Les célébrations qui ont suivi la Coupe du monde 1998 de foot ont laissé le Rond-point des Champs-Elysées dans un triste état… Les sculptures de Max Ingrand qui trônaient au milieu des six pièces d’eau cernant la place depuis 1958 ont été piétinées, laissant cette place emblématique de Paris dans un état de semi-abandon. Il y a trois ans, la Ville de Paris a donc chargé les Bouroullec d’imaginer un dispositif pour redonner vie à cette place rendue chaotique par l’empilement des aménagements urbains. La fratrie a souhaité s’inscrire en douceur dans un contexte géographique et culturel très particulier. Comme le souligne Ronan, « les Champs-Elysées sont « un lieu à la fois prestigieux et populaire, où s’expriment les joies comme les colères des Français ».
Les designers ont conçu un dispositif constitué de six fontaines identiques, chacune implantée dans un bassin, ce qui permet au rond-point de retrouver une certaine symétrie. Pour autant, ces fontaines conservent une hauteur modeste (13 mètres) pour se fondre en douceur dans l’alignement d’arbres qui scandent l’avenue et marquent côté sud le début des avenues Montaigne ou Matignon.
Les fontaines déploient chacune un mât en bronze élancé, hérissé de branches d’où l’eau ruisselle en scintillant le long d’une chaîne de cristal illuminée durant la nuit. Les Bouroullec ont travaillé avec Swarovski qui a développé spécialement un cristal ultra-résistant et qui n’éclate pas s’il est soumis à de fortes pressions. Le reste du dispositif a été fabriqué par des artisans de toute la France qui ont développé des pièces sur mesure. En termes de design, les deux frères affirment avoir recherché la simplicité pour simplifier l’entretien et allonger la durée de vie de leur œuvre. Et contrairement à beaucoup de fontaines parisiennes, tout le mécanisme hydraulique de propulsion a été rendu invisible, dissimulé sous la surface du rond-point.
Les six fontaines tournent sur elles-mêmes de façon très lente (entre 0,5 et 2 tours par minute) comme pour créer un ballet qui se cale sur le rythme des passants et les apaise par sa présence et son bruit d’eau qui étouffe le bruit des moteurs. Elles procurent ainsi de la fraîcheur en été et une poésie chaleureuse en hiver. Comme les autres fontaines parisiennes, elles seront mises hors d’eau durant les mois les plus froids mais continueront de tourner. Lors de la présentation à la presse le 12 mars, Ronan remarquait que durant les travaux d’installation, il avait pu constater que le cristal permettait de refléter l’ambiance de la ville : grise sous un ciel menaçant, rosée lors d’un coucher de soleil…

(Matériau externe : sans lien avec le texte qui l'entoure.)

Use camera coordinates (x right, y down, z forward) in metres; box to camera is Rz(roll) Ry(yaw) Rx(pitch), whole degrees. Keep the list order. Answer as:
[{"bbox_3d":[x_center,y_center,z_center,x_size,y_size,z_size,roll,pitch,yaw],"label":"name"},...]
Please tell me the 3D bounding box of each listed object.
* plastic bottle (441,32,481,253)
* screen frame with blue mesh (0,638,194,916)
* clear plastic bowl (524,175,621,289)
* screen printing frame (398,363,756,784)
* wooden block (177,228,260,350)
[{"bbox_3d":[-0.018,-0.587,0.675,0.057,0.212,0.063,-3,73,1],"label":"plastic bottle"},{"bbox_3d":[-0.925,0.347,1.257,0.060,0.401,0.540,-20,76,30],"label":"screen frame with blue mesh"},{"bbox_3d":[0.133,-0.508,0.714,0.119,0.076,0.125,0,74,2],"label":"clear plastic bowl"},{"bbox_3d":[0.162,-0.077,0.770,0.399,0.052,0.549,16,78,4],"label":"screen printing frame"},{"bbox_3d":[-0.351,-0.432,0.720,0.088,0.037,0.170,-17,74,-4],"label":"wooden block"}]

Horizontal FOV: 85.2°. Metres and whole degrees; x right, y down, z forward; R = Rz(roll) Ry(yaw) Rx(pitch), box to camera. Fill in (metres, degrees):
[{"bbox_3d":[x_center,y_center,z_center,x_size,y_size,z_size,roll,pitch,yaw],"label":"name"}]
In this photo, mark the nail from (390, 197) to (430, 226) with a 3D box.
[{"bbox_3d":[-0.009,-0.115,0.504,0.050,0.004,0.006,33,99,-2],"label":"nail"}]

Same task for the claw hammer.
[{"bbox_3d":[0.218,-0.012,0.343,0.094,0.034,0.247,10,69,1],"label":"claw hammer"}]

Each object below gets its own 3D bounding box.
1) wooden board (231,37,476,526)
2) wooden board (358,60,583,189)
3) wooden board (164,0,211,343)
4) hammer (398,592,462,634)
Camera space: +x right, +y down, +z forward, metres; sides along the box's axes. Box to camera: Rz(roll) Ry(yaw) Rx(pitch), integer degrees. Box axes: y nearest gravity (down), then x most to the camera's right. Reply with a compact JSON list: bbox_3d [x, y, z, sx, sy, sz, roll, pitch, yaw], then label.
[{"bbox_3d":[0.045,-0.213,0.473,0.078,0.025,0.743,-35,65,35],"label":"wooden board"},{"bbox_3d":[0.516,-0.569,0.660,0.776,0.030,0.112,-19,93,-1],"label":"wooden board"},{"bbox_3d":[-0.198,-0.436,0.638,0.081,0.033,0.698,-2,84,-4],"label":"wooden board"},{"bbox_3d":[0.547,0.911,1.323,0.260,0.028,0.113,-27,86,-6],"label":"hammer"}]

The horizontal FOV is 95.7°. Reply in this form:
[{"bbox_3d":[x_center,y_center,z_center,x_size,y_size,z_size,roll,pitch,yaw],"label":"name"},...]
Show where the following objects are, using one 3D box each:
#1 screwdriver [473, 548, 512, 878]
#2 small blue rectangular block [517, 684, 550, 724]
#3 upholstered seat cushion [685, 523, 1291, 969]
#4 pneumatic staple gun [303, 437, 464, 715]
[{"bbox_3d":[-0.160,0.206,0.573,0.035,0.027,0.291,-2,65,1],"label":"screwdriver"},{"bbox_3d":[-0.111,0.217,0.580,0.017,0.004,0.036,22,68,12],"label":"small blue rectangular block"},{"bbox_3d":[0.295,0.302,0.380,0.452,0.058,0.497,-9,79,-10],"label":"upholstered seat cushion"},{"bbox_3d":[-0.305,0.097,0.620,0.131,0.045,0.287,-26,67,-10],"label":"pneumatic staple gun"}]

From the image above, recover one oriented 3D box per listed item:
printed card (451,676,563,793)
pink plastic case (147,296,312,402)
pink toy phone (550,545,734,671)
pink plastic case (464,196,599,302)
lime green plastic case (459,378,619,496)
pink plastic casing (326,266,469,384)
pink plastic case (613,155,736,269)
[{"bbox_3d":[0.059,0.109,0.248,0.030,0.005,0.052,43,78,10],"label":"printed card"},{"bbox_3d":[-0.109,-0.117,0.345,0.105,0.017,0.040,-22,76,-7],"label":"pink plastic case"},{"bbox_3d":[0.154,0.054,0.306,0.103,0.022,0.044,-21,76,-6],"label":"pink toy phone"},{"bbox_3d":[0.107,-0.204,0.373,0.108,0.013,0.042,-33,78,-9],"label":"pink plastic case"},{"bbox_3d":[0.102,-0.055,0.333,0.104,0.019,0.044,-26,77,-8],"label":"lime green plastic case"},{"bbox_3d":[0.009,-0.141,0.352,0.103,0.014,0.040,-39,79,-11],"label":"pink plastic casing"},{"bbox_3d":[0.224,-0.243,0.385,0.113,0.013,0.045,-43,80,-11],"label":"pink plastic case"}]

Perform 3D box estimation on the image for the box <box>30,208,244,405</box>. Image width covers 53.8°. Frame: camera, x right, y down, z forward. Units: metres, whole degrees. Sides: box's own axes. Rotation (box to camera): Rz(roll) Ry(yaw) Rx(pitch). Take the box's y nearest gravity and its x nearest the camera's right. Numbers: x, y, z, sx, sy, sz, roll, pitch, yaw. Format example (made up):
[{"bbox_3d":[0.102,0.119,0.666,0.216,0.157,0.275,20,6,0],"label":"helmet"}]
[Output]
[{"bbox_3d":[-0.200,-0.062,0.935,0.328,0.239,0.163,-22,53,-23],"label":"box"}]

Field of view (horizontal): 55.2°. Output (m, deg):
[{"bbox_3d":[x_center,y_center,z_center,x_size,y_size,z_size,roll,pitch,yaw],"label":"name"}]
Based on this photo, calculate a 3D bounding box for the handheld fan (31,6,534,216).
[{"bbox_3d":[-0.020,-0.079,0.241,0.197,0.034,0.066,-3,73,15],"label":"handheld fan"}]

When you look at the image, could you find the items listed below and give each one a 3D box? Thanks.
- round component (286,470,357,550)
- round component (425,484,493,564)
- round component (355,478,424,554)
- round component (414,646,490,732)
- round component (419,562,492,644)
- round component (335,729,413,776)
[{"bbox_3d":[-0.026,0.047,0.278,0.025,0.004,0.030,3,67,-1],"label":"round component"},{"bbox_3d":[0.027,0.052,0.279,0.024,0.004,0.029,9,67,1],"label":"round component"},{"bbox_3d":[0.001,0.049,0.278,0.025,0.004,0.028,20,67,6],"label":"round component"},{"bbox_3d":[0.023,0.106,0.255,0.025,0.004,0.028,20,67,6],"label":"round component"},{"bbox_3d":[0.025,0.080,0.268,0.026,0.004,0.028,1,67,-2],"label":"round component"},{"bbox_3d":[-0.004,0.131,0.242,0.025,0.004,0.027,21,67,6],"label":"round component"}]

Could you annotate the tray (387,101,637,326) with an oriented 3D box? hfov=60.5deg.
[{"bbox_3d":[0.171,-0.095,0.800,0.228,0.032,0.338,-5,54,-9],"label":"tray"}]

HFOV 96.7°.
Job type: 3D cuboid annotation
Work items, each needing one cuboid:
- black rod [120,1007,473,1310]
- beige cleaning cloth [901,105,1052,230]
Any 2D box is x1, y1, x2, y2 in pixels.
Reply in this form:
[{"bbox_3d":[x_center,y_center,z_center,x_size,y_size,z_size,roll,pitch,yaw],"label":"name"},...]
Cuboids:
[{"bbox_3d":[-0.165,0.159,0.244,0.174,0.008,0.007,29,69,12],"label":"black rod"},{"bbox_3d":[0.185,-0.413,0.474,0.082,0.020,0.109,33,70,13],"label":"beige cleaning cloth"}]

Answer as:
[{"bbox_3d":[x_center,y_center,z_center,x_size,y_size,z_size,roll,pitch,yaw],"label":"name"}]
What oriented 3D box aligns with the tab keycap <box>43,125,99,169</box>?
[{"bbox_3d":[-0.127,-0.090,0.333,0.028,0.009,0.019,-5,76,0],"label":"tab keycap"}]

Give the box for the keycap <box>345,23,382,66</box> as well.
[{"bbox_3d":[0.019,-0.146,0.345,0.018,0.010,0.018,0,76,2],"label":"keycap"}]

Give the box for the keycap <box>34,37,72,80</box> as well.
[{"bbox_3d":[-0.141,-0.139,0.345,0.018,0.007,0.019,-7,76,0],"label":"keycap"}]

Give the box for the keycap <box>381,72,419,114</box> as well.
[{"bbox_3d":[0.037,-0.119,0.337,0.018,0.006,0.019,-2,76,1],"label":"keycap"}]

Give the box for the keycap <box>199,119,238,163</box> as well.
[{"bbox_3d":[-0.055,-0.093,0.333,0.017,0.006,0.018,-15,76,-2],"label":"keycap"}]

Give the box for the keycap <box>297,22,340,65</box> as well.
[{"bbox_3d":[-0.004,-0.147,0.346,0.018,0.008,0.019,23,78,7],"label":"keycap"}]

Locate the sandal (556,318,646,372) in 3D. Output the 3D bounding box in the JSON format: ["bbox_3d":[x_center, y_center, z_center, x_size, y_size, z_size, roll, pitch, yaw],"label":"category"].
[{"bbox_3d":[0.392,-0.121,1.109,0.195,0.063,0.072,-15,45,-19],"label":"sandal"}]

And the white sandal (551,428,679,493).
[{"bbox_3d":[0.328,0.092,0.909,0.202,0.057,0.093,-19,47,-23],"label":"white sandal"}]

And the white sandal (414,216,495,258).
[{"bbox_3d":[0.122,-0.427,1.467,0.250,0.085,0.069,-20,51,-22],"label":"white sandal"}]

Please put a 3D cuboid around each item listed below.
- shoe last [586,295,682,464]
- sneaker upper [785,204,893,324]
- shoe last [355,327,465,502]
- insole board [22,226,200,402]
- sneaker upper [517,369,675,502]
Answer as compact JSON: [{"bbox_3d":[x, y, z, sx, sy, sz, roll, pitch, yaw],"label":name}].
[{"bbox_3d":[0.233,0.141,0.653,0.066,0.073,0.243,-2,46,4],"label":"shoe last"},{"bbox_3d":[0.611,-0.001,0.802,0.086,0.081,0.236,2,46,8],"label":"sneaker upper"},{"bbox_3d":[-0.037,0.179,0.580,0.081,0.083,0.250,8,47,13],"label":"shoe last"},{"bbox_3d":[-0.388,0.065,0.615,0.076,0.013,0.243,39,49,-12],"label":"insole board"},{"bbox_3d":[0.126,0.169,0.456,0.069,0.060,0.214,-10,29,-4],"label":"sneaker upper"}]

Le chantier, d’un coût total de 6,3 millions d’euros a été financé par le Fonds pour Paris, un organisme privé créé à l’initiative de la mairie de Paris afin de fédérer les mécènes (Dassault, Swarovski, Galeries Lafayette, amis aussi le Qatar…) qui souhaitent soutenir des projets d’infrastructures culturelles et patrimoniales dans la capitale. Après s’être longtemps focalisé sur les seuls projets de design industriel, les Bouroullec semblent avoir jeté leur dévolu sur la ville depuis leur exposition à Rennes où ils formulaient des propositions pour l’espace urbain. Après des kiosques à Paris et Rennes et un aménagement paysager à Miami, ils signent un projet phare pour Paris.